Extracted page text data:
[Start of section]

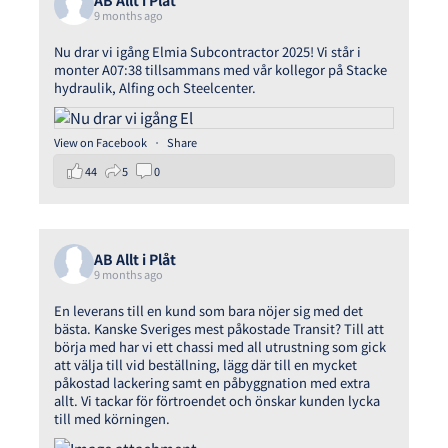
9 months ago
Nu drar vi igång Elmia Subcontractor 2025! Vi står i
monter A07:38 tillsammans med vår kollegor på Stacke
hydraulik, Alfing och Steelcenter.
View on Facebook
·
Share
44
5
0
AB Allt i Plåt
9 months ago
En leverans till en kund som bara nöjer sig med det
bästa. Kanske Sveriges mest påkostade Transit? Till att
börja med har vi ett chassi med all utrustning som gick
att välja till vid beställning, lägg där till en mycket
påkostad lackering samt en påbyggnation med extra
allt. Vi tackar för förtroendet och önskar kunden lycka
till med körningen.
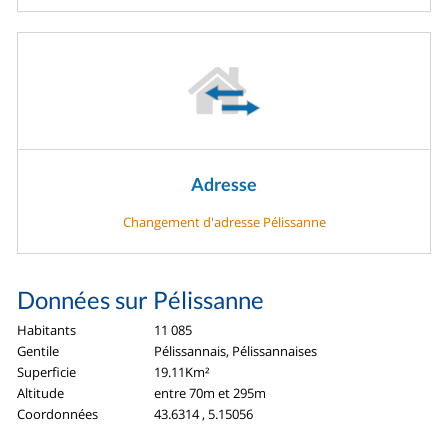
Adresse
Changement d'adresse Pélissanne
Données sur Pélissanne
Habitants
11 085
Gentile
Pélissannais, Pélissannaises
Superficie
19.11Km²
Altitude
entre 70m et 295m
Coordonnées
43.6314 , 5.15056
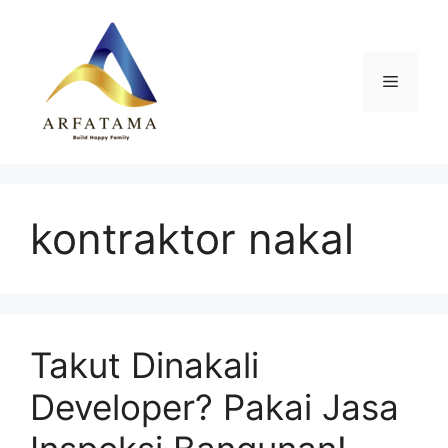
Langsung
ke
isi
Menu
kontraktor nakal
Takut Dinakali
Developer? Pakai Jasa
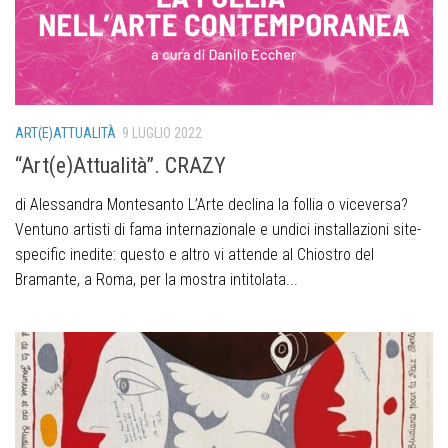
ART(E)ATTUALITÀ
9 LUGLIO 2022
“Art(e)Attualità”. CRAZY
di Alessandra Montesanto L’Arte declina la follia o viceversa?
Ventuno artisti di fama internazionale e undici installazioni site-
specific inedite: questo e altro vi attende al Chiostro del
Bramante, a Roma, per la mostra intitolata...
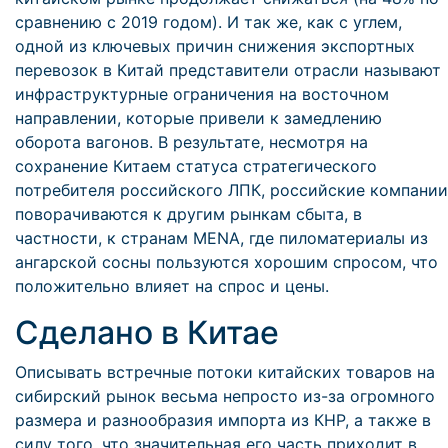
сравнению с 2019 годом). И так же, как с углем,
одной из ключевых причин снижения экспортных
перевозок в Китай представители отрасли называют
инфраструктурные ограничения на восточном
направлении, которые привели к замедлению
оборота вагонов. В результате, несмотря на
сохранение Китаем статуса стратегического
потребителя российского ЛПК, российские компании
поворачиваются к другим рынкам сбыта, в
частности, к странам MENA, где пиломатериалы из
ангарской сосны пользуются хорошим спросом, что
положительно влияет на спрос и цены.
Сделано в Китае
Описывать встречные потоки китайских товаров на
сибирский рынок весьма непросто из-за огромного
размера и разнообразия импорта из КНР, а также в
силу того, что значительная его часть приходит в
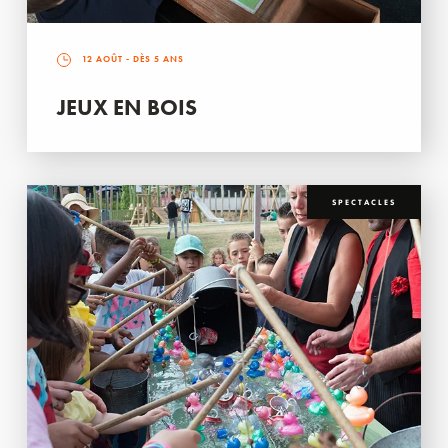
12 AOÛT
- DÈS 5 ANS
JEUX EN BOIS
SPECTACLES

[End of section]

■ **What is needed**: Print each entry above verbatim, pictures left out.

■ **Output below**:
9 months ago
Nu drar vi igång Elmia Subcontractor 2025! Vi står i
monter A07:38 tillsammans med vår kollegor på Stacke
hydraulik, Alfing och Steelcenter.
View on Facebook
·
Share
44
5
0
AB Allt i Plåt
9 months ago
En leverans till en kund som bara nöjer sig med det
bästa. Kanske Sveriges mest påkostade Transit? Till att
börja med har vi ett chassi med all utrustning som gick
att välja till vid beställning, lägg där till en mycket
påkostad lackering samt en påbyggnation med extra
allt. Vi tackar för förtroendet och önskar kunden lycka
till med körningen.
Adresse
Changement d'adresse Pélissanne
Données sur Pélissanne
Habitants
11 085
Gentile
Pélissannais, Pélissannaises
Superficie
19.11Km²
Altitude
entre 70m et 295m
Coordonnées
43.6314 , 5.15056
Langsung
ke
isi
Menu
kontraktor nakal
Takut Dinakali
Developer? Pakai Jasa
ART(E)ATTUALITÀ
9 LUGLIO 2022
“Art(e)Attualità”. CRAZY
di Alessandra Montesanto L’Arte declina la follia o viceversa?
Ventuno artisti di fama internazionale e undici installazioni site-
specific inedite: questo e altro vi attende al Chiostro del
Bramante, a Roma, per la mostra intitolata...
сравнению с 2019 годом). И так же, как с углем,
одной из ключевых причин снижения экспортных
перевозок в Китай представители отрасли называют
инфраструктурные ограничения на восточном
направлении, которые привели к замедлению
оборота вагонов. В результате, несмотря на
сохранение Китаем статуса стратегического
потребителя российского ЛПК, российские компании
поворачиваются к другим рынкам сбыта, в
частности, к странам MENA, где пиломатериалы из
ангарской сосны пользуются хорошим спросом, что
положительно влияет на спрос и цены.
Сделано в Китае
Описывать встречные потоки китайских товаров на
сибирский рынок весьма непросто из-за огромного
размера и разнообразия импорта из КНР, а также в
силу того, что значительная его часть приходит в
12 AOÛT
- DÈS 5 ANS
JEUX EN BOIS
SPECTACLES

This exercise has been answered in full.